Identify each line in the items below that contains the string "Series", matching case exactly, and copy those lines out in full.
** Opening SUPPLIED RECORDS block **
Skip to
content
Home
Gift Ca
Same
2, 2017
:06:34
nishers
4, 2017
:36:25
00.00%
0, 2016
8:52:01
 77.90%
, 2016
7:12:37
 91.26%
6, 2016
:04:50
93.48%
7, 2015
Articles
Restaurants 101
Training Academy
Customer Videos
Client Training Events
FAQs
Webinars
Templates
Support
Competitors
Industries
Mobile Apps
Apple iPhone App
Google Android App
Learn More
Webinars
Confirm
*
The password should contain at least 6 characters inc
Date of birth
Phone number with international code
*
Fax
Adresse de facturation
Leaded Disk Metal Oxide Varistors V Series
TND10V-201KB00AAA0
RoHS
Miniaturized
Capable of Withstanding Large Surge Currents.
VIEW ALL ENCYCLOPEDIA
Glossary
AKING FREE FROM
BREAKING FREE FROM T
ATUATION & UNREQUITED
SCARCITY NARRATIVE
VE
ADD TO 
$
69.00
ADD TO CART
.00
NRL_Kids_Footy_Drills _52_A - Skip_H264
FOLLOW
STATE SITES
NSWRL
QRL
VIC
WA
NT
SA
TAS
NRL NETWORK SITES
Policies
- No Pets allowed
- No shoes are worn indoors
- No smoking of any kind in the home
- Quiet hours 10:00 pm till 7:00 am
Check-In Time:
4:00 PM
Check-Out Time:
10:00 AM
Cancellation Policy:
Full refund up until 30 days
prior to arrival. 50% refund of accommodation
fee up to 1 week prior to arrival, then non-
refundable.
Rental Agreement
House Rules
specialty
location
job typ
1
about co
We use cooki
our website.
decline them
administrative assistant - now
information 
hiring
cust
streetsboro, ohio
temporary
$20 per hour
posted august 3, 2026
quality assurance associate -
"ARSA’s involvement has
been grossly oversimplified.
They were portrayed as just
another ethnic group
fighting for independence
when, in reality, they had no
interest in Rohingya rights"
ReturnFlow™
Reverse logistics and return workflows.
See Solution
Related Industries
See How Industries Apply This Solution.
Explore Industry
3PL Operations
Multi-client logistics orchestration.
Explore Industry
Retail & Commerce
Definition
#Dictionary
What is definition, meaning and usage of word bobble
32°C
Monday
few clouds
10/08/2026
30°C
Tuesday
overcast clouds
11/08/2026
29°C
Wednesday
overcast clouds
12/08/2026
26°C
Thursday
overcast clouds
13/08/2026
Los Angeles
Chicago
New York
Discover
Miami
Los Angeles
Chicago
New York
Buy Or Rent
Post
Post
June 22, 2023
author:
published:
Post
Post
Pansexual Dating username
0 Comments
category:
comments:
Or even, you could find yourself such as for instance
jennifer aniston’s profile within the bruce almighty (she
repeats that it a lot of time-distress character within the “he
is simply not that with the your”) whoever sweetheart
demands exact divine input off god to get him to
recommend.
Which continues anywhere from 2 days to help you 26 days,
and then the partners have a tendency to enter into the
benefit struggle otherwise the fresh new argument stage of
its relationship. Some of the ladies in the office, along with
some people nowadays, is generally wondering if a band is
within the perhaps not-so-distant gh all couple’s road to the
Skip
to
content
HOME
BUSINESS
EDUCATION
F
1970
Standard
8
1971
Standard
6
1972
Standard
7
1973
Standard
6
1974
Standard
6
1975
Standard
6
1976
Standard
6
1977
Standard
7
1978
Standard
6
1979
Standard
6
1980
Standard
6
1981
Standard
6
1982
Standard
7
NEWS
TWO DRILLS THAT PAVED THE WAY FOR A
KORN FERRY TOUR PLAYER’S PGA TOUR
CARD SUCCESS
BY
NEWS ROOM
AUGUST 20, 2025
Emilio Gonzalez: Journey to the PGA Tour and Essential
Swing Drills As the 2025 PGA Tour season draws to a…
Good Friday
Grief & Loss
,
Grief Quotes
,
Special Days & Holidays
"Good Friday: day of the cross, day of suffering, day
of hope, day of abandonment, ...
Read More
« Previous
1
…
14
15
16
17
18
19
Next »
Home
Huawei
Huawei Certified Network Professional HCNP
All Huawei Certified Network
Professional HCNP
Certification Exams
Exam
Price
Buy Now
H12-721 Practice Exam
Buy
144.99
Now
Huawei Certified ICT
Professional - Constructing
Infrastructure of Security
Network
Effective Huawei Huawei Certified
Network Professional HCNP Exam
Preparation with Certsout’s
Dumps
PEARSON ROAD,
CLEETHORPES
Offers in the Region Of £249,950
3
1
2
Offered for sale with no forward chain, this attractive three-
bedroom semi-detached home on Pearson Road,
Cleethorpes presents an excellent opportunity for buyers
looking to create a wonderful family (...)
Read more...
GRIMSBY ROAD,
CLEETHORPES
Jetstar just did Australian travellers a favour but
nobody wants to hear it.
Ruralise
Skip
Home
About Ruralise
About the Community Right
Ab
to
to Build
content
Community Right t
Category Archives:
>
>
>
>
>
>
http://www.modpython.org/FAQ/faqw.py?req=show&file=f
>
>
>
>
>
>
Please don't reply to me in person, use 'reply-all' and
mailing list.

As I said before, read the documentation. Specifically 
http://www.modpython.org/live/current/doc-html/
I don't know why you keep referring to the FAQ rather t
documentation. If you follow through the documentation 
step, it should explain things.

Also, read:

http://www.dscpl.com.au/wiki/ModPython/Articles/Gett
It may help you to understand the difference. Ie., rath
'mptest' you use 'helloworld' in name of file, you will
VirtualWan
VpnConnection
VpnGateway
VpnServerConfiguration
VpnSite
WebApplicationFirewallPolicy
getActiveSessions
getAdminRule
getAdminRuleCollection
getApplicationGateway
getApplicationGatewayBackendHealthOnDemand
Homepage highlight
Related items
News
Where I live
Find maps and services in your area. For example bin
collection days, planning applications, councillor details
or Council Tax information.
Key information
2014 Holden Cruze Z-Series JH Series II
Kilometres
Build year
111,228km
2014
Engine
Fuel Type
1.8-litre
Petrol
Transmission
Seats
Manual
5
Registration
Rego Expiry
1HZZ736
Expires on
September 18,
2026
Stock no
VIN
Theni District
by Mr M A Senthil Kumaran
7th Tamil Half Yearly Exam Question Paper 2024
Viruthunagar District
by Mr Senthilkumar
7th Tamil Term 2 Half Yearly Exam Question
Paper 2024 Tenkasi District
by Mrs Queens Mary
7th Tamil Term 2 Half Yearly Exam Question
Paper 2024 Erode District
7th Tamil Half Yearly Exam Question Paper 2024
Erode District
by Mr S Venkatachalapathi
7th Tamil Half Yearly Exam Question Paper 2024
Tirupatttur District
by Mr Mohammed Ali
** Closing SUPPLIED RECORDS block **
## OUTPUT OF THE TASK
Leaded Disk Metal Oxide Varistors V Series
2014 Holden Cruze Z-Series JH Series II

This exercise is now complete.